Ganban'yoku (岩盤浴) is a Japanese bathing method in which an individual lies on heated natural stones in a humid room which itself is usually heated to between 40-50°C (104-122°F). The use of ganban'yoku is believed to have positive effects on both health and beauty.

== History ==
Tamagawa Onsen in Akita Prefecture is said to be the birthplace of ganban'yoku bathing in Japan. At Tamagawa Onsen, visitors can lie on exposed geothermally heated hokutolite stones.

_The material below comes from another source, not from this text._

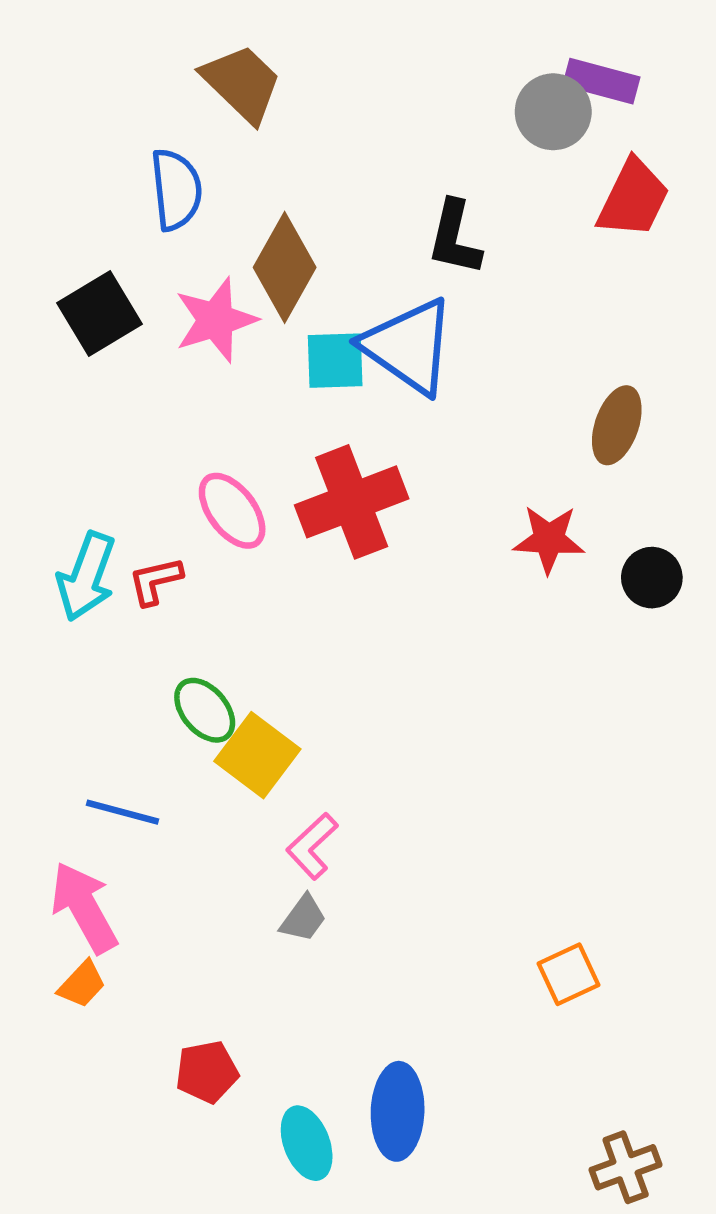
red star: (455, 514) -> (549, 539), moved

The first specialized ganban'yoku facility opened in Kesennuma, Miyagi Prefecture in 2001. From there, ganban'yoku facilities began opening throughout Japan in what has been referred to as a ganban'yoku "boom." Although the number of locations specializing only in ganban'yoku has decreased since the boom due to hygiene concerns, ganban'yoku rooms attached to onsen facilities can still be found throughout Japan.

== Ganban'yoku bathing ==
Body-sized stones, such as germanium, are installed into the floor of a room which is usually heated to around 40-50°C (104-122°F). Bathers, usually dressed in kannaigi (館内着) which is a type of casual Japanese indoor wear similar to samue, place a bath towel on a stone and lie on it. The stones themselves are heated. The room's temperature, which is similar to that of a low-temperature sauna, combined with the heat of the stone cause users to sweat.

Like low-temperature saunas, ganban'yoku are commonly advertised to have a detoxification effect, improve the circulatory system, and be good for the skin. It is also considered to have a relaxing and stress-reducing effect.

Most modern ganban'yoku rooms are located at onsen facilities. As clothing is worn in the ganban'yoku rooms, they are separate from the nude bathing area and are mixed-gender. The onsen bathing area is usually visited after one uses a ganban'yoku in order to wash off the sweat caused by the warm room and stones.